━━━━━ Listed entries

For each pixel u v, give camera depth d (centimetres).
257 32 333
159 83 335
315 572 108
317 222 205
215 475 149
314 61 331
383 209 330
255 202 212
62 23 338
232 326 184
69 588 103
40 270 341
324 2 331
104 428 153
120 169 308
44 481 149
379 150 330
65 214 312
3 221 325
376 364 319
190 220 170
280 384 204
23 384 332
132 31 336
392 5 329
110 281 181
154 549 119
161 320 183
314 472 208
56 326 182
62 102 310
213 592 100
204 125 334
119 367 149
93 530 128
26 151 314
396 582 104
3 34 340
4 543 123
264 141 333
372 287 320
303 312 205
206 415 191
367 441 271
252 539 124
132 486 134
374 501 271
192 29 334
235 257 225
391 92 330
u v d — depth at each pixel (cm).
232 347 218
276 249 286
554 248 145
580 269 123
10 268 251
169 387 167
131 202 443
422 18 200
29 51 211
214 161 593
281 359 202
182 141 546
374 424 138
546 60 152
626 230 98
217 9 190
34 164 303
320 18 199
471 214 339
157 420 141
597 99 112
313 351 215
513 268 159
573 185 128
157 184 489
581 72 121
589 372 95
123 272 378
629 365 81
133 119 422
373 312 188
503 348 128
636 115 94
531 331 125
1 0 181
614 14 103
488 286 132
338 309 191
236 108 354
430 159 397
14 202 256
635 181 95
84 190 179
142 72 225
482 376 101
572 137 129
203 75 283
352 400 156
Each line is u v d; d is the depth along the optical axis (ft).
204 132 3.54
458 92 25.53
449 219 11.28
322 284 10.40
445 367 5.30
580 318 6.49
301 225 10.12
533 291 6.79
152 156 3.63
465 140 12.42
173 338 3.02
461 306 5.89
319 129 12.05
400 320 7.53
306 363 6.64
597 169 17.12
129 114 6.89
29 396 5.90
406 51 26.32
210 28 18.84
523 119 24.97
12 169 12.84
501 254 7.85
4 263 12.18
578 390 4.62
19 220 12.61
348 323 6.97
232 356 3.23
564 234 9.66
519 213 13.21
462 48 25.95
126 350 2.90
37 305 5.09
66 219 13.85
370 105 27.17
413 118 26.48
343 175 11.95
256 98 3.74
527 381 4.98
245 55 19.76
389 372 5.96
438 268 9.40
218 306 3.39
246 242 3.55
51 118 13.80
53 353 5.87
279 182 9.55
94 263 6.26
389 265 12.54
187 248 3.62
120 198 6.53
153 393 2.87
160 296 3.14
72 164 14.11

━━━━━━━━━━

Nothing but a number is expected here: the number of lines in the entries that include the word "depth".

# [Answer to this task]
3